Continuing the An Car vibes from the previous post about the Pontiac Sunfire, today we have another An Vehicle from another auto-manufacturer that starts with "P". While the K-Car, the platform that saved Chrysler, is fairly well known by auto enthusiasts, the actual cars it produced were well, not very notable. They were cheap, not particularly stylish, not particularly powerful, and not particularly fun to drive. So most of them were retired in pretty short order, disappearing into junkyards and crusher maws before my time. But at the edge of Uncle Tony's U-Pull It, this very complete 1987 Plymouth Caravelle SE sat in the new inventory row before being sorted. From later photos it's now been set into the normal rows to be cannibalized.
Pulling it's records, this car originally came from Connecticut but passed onto the Treasure Coast of Florida by the year 2000. Amazingly, it seems to have been active and driving until 2020, when it sustained what really looks like pretty minor side damage, but that totaled it anyway. (I imagine a deep enough paint scratch would total something this old and worthless in an underwriter's eyes.) However, since it didn't hit the auction block until 2023, I wonder if it was bought back, put up in outdoor storage for 3 years, and then dragged to Copart anyway, maybe as part of an estate liquidation? Who knows.
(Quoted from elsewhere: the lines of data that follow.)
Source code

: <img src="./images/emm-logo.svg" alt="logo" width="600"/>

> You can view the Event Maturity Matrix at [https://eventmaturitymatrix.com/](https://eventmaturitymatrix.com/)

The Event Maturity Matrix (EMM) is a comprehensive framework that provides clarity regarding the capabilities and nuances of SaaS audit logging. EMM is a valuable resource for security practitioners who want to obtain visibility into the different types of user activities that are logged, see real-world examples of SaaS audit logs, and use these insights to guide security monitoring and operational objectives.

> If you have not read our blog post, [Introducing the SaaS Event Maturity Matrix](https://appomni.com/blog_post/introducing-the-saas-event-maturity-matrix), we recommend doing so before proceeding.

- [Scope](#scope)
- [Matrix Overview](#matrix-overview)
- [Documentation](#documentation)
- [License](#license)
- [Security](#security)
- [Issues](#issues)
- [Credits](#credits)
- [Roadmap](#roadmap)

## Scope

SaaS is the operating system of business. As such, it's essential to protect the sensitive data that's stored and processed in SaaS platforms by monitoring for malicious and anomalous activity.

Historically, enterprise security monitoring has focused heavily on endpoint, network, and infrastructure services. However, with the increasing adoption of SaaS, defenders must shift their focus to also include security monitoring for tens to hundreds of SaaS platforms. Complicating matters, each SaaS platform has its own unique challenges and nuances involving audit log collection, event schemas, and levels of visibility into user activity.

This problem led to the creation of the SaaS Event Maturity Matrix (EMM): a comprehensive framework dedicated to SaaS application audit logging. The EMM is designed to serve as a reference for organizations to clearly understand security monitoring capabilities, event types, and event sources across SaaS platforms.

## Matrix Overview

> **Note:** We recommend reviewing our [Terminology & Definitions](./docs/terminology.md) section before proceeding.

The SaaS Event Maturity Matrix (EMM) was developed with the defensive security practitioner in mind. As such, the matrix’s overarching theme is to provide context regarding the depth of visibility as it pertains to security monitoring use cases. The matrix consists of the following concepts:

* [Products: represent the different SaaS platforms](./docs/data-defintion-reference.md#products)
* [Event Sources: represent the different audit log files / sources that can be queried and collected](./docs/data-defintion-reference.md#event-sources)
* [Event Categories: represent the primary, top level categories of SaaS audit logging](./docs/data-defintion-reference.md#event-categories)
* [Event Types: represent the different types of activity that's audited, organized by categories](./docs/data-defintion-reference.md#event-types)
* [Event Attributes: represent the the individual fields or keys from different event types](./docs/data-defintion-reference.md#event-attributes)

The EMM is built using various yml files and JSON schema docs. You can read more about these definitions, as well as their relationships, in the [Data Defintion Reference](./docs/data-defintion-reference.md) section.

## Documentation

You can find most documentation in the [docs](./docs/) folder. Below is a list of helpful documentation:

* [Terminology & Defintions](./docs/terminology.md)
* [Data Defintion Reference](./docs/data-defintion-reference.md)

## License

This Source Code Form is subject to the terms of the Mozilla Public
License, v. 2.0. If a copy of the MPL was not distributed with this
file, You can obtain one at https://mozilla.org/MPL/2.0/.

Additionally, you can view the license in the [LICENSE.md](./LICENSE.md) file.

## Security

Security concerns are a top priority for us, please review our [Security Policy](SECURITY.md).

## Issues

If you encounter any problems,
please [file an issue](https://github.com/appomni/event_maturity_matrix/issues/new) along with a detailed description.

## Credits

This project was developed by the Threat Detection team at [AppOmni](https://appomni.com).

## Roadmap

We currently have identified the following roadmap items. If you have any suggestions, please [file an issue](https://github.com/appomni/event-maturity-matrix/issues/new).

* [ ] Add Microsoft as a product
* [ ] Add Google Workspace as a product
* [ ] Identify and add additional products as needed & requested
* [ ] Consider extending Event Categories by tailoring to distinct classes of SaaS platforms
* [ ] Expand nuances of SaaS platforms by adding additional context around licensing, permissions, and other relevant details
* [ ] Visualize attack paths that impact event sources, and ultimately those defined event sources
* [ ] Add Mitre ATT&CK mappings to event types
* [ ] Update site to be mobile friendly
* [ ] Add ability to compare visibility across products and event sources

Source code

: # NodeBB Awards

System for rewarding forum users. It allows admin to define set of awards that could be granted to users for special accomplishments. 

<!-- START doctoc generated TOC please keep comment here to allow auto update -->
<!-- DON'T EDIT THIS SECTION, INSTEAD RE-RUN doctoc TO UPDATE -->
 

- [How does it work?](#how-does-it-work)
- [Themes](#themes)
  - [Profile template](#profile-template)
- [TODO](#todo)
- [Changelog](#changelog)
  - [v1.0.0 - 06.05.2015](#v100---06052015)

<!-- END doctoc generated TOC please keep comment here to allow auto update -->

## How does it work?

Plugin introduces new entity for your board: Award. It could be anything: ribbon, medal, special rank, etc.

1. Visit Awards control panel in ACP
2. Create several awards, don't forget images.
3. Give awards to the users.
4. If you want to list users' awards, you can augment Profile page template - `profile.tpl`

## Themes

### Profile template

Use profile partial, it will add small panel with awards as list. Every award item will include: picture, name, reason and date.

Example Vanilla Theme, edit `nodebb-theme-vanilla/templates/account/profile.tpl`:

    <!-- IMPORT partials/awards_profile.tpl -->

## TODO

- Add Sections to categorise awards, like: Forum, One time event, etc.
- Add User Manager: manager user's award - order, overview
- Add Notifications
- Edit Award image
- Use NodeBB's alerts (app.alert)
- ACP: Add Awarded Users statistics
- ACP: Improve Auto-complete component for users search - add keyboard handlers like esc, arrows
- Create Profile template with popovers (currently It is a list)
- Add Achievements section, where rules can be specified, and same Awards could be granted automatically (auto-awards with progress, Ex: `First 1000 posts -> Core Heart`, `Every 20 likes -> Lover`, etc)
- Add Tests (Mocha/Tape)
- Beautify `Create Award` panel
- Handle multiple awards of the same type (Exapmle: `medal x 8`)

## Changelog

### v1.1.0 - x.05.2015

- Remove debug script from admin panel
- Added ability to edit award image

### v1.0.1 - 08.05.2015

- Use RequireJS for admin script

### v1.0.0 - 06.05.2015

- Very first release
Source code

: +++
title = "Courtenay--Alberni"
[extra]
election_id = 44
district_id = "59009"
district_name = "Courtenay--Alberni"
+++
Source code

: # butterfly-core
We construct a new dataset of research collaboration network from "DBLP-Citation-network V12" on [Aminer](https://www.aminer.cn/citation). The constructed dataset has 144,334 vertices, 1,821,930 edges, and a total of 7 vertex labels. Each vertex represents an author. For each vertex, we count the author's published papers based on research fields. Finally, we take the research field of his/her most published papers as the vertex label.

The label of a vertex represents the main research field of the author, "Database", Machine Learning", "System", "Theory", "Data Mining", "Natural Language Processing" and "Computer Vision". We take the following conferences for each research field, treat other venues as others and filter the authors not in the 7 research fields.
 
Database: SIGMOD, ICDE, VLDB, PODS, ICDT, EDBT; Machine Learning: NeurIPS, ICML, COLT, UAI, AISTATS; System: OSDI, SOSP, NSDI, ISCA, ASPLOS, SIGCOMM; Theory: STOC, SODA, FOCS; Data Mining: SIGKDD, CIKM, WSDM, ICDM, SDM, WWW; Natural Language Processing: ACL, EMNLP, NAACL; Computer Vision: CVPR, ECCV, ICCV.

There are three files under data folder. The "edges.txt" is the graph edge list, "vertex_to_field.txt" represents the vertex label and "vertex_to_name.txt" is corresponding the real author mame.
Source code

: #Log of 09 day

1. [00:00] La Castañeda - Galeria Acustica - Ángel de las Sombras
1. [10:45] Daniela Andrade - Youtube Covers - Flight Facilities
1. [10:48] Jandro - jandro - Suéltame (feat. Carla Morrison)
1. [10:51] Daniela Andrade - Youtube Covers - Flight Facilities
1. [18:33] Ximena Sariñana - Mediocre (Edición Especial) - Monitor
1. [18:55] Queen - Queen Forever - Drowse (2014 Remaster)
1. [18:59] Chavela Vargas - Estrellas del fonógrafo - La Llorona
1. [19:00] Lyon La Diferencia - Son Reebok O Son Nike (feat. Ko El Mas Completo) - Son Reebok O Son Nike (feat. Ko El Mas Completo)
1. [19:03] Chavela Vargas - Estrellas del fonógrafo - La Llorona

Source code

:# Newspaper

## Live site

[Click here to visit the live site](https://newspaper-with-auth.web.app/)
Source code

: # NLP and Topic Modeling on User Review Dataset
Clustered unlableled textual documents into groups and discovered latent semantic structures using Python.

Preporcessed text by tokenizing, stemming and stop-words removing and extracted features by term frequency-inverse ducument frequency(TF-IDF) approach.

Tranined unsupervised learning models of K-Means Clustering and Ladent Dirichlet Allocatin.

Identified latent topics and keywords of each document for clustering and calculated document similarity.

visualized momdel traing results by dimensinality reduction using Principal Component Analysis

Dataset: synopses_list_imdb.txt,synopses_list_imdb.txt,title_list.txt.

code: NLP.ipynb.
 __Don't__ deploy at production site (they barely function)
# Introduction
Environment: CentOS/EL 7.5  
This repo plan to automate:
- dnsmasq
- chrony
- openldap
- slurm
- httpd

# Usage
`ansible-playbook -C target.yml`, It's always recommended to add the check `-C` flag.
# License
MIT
Incidentally, the name "Caravelle" comes from the circa-1400s Portuguese word Caravel, a fast and maneuverable small sailing ship. A bit of an optimistic name for a pile of Lego bricks being dragged around by a blistering 2.5L 100 HP Chrysler I4, hooked to an 80s-era automatic. But I'll give it more points than some of today's random letter-number generator economy car names.